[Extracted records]
·····

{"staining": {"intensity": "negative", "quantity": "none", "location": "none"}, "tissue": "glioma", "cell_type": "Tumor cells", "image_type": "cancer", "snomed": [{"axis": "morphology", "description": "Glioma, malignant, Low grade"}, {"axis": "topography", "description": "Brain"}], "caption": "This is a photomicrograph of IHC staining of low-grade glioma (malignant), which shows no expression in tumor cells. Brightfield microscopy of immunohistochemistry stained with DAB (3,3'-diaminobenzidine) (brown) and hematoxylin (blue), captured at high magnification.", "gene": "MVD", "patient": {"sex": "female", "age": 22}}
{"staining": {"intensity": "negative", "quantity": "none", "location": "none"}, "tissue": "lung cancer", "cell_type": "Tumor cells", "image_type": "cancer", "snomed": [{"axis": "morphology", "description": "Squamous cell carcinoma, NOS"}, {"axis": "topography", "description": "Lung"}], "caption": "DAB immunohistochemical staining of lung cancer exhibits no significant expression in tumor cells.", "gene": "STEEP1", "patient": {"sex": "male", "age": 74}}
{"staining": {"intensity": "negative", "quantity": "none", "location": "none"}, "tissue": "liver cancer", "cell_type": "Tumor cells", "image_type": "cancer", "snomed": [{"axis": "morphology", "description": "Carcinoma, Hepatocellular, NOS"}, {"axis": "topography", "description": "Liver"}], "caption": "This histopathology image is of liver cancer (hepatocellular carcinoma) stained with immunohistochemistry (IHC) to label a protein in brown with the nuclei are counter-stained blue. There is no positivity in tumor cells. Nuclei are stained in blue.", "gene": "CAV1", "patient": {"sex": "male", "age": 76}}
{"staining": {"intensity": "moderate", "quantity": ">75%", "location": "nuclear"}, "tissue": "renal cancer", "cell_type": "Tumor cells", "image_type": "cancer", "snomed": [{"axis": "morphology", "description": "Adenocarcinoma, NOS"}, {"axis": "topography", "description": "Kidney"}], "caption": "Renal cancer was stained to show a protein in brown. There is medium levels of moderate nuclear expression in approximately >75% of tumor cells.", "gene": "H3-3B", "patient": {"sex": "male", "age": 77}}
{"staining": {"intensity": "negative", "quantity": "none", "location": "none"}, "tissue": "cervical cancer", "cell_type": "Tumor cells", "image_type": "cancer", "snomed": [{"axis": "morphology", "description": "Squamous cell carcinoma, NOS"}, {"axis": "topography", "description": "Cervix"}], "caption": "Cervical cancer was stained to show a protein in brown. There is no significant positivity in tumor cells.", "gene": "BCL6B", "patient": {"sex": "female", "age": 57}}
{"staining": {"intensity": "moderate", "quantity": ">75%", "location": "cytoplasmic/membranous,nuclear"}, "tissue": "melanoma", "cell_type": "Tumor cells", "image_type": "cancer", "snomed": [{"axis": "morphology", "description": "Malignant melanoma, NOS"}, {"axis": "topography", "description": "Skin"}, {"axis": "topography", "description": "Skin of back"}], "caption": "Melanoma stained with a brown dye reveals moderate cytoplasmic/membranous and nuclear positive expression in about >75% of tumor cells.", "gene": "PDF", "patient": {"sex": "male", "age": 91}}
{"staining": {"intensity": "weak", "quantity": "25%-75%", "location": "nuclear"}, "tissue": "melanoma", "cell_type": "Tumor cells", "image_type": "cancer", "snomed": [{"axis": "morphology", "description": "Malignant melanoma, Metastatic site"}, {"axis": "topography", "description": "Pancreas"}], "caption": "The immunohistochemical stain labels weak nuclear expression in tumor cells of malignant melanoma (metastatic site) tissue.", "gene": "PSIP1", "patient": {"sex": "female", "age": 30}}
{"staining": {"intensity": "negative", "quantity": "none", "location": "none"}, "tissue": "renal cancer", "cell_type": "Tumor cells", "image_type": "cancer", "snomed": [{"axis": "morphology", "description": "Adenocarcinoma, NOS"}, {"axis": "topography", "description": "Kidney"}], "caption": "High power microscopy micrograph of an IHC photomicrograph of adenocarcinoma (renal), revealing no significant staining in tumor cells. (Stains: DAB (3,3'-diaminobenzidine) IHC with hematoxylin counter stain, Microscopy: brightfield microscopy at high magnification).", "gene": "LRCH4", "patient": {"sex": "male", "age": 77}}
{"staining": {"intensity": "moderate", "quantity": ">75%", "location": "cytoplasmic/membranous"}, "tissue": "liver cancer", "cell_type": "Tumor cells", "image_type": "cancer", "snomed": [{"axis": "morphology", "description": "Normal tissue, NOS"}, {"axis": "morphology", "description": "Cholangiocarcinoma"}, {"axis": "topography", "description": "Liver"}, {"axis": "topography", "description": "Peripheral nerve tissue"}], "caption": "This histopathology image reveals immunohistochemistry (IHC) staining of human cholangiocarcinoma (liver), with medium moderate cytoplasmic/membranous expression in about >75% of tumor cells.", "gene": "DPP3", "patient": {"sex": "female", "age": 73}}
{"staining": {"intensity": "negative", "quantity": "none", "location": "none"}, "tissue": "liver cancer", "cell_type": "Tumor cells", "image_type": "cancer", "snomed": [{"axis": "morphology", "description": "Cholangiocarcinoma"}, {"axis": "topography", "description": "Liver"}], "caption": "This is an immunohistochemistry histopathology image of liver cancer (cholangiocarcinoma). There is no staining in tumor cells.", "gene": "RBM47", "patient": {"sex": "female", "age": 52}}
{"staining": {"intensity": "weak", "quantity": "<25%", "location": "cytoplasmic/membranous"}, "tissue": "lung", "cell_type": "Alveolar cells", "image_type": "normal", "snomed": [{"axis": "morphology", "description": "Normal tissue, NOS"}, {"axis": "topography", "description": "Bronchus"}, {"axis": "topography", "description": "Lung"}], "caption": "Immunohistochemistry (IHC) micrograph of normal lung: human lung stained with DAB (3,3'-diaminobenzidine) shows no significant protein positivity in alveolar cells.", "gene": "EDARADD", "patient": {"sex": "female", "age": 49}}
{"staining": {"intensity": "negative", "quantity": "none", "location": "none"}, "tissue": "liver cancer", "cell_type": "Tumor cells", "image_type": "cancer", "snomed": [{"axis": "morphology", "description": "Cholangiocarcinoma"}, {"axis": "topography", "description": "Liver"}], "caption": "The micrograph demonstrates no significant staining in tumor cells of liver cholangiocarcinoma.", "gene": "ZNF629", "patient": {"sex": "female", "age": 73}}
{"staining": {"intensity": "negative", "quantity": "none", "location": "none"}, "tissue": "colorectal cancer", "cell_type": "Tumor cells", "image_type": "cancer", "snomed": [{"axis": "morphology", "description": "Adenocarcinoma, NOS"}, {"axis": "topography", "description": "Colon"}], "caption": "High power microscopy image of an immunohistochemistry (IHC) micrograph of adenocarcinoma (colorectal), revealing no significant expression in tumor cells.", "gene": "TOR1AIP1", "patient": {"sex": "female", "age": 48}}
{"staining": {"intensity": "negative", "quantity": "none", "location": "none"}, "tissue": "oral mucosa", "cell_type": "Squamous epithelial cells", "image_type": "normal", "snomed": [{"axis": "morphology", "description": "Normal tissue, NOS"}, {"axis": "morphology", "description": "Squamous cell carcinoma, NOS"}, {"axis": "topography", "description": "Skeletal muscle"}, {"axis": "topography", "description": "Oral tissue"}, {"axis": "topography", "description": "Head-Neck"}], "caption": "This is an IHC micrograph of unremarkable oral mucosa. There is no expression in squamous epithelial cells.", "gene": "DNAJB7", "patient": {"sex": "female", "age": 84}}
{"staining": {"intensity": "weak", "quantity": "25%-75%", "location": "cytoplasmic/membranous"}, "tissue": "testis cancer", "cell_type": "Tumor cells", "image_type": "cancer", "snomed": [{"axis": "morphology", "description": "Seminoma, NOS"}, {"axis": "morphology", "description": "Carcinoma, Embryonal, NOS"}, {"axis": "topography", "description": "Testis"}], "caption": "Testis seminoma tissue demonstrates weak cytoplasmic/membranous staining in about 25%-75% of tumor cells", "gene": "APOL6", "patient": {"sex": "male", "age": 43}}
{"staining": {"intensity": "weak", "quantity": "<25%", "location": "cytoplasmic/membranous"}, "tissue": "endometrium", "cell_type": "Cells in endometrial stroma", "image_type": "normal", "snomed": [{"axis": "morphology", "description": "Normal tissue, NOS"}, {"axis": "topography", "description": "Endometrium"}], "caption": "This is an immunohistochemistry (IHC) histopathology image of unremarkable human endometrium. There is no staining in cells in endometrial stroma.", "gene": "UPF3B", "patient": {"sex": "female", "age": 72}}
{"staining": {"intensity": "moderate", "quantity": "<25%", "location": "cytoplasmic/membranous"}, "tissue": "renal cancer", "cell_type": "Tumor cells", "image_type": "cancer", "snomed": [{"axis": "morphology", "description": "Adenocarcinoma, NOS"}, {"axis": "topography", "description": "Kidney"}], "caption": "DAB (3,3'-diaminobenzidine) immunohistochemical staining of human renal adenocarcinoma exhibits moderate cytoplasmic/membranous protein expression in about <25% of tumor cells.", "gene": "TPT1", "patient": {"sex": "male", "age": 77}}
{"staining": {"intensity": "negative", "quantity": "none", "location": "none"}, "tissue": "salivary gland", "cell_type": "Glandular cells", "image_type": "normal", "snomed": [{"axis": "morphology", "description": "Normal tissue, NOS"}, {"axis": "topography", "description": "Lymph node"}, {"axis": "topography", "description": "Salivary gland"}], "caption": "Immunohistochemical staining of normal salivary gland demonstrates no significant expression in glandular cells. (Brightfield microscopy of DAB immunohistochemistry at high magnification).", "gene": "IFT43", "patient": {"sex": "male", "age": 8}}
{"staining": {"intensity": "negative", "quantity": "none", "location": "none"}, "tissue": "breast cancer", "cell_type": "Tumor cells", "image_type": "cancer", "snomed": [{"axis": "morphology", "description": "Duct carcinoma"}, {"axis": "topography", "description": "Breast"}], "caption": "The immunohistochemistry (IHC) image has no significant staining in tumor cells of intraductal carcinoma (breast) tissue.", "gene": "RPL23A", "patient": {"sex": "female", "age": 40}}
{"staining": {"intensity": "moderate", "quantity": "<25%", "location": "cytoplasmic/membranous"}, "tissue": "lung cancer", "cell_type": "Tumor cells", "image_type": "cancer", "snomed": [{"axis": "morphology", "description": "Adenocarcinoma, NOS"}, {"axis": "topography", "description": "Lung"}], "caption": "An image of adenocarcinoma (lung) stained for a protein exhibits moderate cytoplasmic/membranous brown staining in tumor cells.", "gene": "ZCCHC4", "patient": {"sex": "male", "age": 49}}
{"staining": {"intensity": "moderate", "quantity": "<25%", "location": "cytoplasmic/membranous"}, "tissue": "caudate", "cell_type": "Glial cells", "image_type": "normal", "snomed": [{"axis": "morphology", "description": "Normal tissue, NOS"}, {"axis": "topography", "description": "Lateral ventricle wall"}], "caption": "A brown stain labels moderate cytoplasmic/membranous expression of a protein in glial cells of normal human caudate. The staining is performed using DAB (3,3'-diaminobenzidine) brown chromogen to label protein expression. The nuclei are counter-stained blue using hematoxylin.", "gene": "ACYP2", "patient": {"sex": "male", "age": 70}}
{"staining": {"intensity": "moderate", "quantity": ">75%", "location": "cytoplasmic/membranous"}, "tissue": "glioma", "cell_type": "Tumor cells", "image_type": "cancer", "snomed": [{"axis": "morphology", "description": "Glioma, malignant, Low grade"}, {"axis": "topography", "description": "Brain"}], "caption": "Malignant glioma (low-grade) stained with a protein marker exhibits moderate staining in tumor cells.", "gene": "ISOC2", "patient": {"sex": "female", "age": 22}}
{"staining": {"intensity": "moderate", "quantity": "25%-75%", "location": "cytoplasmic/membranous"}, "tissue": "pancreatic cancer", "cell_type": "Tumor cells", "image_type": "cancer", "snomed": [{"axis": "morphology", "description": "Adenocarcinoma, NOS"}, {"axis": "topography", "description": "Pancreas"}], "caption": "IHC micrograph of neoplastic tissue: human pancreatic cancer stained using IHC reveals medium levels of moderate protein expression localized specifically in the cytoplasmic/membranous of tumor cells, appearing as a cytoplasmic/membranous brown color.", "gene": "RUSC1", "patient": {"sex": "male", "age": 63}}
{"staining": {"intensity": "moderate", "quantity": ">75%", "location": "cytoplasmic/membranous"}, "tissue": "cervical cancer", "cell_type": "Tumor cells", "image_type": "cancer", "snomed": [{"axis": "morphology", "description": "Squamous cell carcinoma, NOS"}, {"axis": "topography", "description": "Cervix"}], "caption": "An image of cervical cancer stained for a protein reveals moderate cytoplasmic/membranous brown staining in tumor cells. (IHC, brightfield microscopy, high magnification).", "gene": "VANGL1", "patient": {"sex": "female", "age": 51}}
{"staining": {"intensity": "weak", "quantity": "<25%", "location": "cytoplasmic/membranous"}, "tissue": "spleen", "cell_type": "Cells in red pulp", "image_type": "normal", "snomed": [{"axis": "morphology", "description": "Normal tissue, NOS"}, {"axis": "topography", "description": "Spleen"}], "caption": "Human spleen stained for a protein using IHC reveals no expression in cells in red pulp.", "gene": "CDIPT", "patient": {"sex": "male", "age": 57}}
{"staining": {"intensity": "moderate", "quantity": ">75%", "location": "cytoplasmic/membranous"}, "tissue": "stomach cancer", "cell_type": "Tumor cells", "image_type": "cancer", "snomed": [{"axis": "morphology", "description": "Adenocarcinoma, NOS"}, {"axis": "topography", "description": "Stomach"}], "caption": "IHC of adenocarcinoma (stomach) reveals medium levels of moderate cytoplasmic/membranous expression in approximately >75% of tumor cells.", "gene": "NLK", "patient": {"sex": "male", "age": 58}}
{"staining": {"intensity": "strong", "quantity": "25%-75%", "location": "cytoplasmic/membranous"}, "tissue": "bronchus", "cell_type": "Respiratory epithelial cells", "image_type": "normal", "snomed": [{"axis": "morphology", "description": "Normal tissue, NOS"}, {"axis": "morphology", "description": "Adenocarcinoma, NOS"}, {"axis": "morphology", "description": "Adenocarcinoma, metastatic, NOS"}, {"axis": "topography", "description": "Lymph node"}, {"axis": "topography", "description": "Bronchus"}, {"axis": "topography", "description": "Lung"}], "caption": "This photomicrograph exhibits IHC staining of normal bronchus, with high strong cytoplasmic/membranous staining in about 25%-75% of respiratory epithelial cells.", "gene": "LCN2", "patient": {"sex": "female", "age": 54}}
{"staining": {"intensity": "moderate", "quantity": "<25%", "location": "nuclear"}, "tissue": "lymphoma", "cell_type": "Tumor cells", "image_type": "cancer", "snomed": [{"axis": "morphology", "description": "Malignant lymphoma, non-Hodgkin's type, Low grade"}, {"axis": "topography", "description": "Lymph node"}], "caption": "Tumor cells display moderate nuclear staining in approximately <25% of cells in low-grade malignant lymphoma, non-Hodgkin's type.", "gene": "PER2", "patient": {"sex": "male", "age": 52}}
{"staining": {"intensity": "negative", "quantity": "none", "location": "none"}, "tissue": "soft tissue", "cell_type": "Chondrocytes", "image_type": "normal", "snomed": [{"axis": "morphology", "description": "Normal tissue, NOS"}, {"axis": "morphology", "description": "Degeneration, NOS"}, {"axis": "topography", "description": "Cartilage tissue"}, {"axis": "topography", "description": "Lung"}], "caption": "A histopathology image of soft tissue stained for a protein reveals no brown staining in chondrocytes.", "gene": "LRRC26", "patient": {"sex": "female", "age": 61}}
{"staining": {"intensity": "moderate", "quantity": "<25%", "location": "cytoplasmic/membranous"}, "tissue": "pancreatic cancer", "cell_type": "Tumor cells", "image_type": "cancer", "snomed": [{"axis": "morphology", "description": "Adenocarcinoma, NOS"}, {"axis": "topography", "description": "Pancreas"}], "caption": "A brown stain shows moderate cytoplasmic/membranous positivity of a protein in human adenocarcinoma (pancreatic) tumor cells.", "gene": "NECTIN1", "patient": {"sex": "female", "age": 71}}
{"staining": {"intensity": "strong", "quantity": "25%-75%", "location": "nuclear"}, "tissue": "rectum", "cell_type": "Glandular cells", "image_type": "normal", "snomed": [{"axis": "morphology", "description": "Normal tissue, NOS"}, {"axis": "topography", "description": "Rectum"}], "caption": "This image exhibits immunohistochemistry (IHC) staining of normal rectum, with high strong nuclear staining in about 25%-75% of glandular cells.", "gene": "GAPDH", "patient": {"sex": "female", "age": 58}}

·····

» **Exercise objective**
Could you transcribe the entries exactly, from the first line through the line containing "There is medium", and give nothing more?

» **Task solution**
{"staining": {"intensity": "negative", "quantity": "none", "location": "none"}, "tissue": "glioma", "cell_type": "Tumor cells", "image_type": "cancer", "snomed": [{"axis": "morphology", "description": "Glioma, malignant, Low grade"}, {"axis": "topography", "description": "Brain"}], "caption": "This is a photomicrograph of IHC staining of low-grade glioma (malignant), which shows no expression in tumor cells. Brightfield microscopy of immunohistochemistry stained with DAB (3,3'-diaminobenzidine) (brown) and hematoxylin (blue), captured at high magnification.", "gene": "MVD", "patient": {"sex": "female", "age": 22}}
{"staining": {"intensity": "negative", "quantity": "none", "location": "none"}, "tissue": "lung cancer", "cell_type": "Tumor cells", "image_type": "cancer", "snomed": [{"axis": "morphology", "description": "Squamous cell carcinoma, NOS"}, {"axis": "topography", "description": "Lung"}], "caption": "DAB immunohistochemical staining of lung cancer exhibits no significant expression in tumor cells.", "gene": "STEEP1", "patient": {"sex": "male", "age": 74}}
{"staining": {"intensity": "negative", "quantity": "none", "location": "none"}, "tissue": "liver cancer", "cell_type": "Tumor cells", "image_type": "cancer", "snomed": [{"axis": "morphology", "description": "Carcinoma, Hepatocellular, NOS"}, {"axis": "topography", "description": "Liver"}], "caption": "This histopathology image is of liver cancer (hepatocellular carcinoma) stained with immunohistochemistry (IHC) to label a protein in brown with the nuclei are counter-stained blue. There is no positivity in tumor cells. Nuclei are stained in blue.", "gene": "CAV1", "patient": {"sex": "male", "age": 76}}
{"staining": {"intensity": "moderate", "quantity": ">75%", "location": "nuclear"}, "tissue": "renal cancer", "cell_type": "Tumor cells", "image_type": "cancer", "snomed": [{"axis": "morphology", "description": "Adenocarcinoma, NOS"}, {"axis": "topography", "description": "Kidney"}], "caption": "Renal cancer was stained to show a protein in brown. There is medium levels of moderate nuclear expression in approximately >75% of tumor cells.", "gene": "H3-3B", "patient": {"sex": "male", "age": 77}}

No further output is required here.